Natürlich nutzte Sachsens Ministerpräsident seinen Moskau-Aufenthalt für Begegnungen mit Vertretern der Zivilgesellschaft und offiziellen Persönlichkeiten der russischen Regierung. Auf der Pressekonferenz informierte er unter anderem über sein Telefonat mit dem russischen Präsidenten Wladimir Putin und über seine Frage in Bezug auf den Gesundheitszustand von Alexej Nawalny. Er teilte weiter mit, dass das Gespräch gleichfalls die Lage in der Ukraine und die Coronavirus-Situation tangiert hätte.

Auf der Internetseite des russischen Staatsoberhauptes gibt es über das Gespräch die folgende Mitteilung: „Es hat ein Telefongespräch von Wladimir Putin mit dem Ministerpräsidenten des Bundeslandes Sachsen (BRD), Michael Kretschmer, stattgefunden, der sich zu einem Arbeitsbesuch in Moskau im Zusammenhang mit der Teilnahme an Veranstaltungen des Deutschlandjahres in Russland aufhält. Erörtert wurden die Perspektiven für die Entwicklung der russisch-deutschen Beziehungen, in denen die zwischenregionalen Kontakte eine wichtige Rolle spielen. Besondere Aufmerksamkeit wurde den Fragen der Bekämpfung der Coronavirus-Infektion geschenkt. Wladimir Putin bestätigte die Bereitschaft der russischen Seite zu einem Zusammenwirken mit deutschen Partnern in dieser Richtung, einschließlich der Organisierung von Lieferungen und der gemeinsamen Herstellung von Vakzinen. Auf Bitte von Michael Kretschmer informierte Russlands Präsident über die russischen Herangehensweisen an die Regulierung der innerukrainischen Krise. Angesprochen wurde gleichfalls die Situation um A. Nawalny“.
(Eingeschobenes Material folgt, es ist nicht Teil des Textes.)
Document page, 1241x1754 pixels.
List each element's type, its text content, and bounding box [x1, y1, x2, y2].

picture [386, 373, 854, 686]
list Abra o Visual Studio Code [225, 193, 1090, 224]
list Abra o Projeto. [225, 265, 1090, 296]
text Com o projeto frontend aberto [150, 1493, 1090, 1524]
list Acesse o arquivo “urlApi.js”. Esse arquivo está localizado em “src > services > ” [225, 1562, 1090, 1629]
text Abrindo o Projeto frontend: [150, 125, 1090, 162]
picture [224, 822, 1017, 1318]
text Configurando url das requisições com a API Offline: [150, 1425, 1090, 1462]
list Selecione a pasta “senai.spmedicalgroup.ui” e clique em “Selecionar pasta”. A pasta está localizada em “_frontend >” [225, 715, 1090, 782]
Zweifellos, solch ein Gespräch ist sehr wichtig, da es erlaubt, Meinungen mit Spitzenkräften unterschiedlicher Ebene auszutauschen. Zumal sich Kretschmer mit Putin im Jahr 2019 auf einem der Wirtschaftsforen in Sankt Petersburg getroffen hatte.

Kretschmer bekräftigte seine frühere Einladung an Putin, nach Dresden zu kommen. Bekanntlich ist sie aufgrund der Pandemie nicht realisiert worden. Der Ministerpräsident und CDU-Politiker sagte dazu auf der Pressekonferenz: „Wir würden gern den russischen Präsidenten bei uns sehen“.

Kretschmer erzählte, dass viel Zeit für die Erörterung des Problems der Bekämpfung des Coronavirus mit russischen Medizinern aufgewandt worden sei. Dazu hatte er sich unter anderem mit dem russischen Gesundheitsminister Michail Muraschko getroffen. Wie der Ministerpräsident auf seiner Pressekonferenz betonte, habe er, auch wenn die Fragen des Einkaufs von Vakzinen in der Bundesrepublik auf föderaler Ebene geklärt werden würden, mit Berlin vorab die Themen für die Gespräche mit dem Bundesgesundheitsministerium abgestimmt. Es ging um den Erwerb von bis zu 30 Millionen Einheiten des russischen COVID-Impfstoffes „Sputnik-V“ im Juni, Juli und August in Russland – aber unter der Bedingung, dass das Vakzin in der EU gebilligt wird. Außerdem schloss er bei der Beantwortung entsprechender Journalistenfragen nicht aus, dass das Vakzin auch in Sachsen hergestellt werden könne. Freilich, auf diese Frage antwortete der Politiker auf maximale Weise vage, wobei er erklärte, dass Deutschland bereits ausreichende Erfahrungen aus dem Zusammenwirken mit Russland gesammelt habe und man sich ja doch auf „künftige Pandemien“ vorbereiten müsse. „Es ist sehr wichtig, dass selbst in den heutigen Zeiten die Menschen zusammenarbeiten“, meint er. Sachsens Ministerpräsident unterstrich weiter, dass der Kauf des russischen Coronavirus-Vakzins „Sputnik-V“ eine große Chance für eine Bewahrung des Vertrauens zwischen Russland und Deutschland sein werde.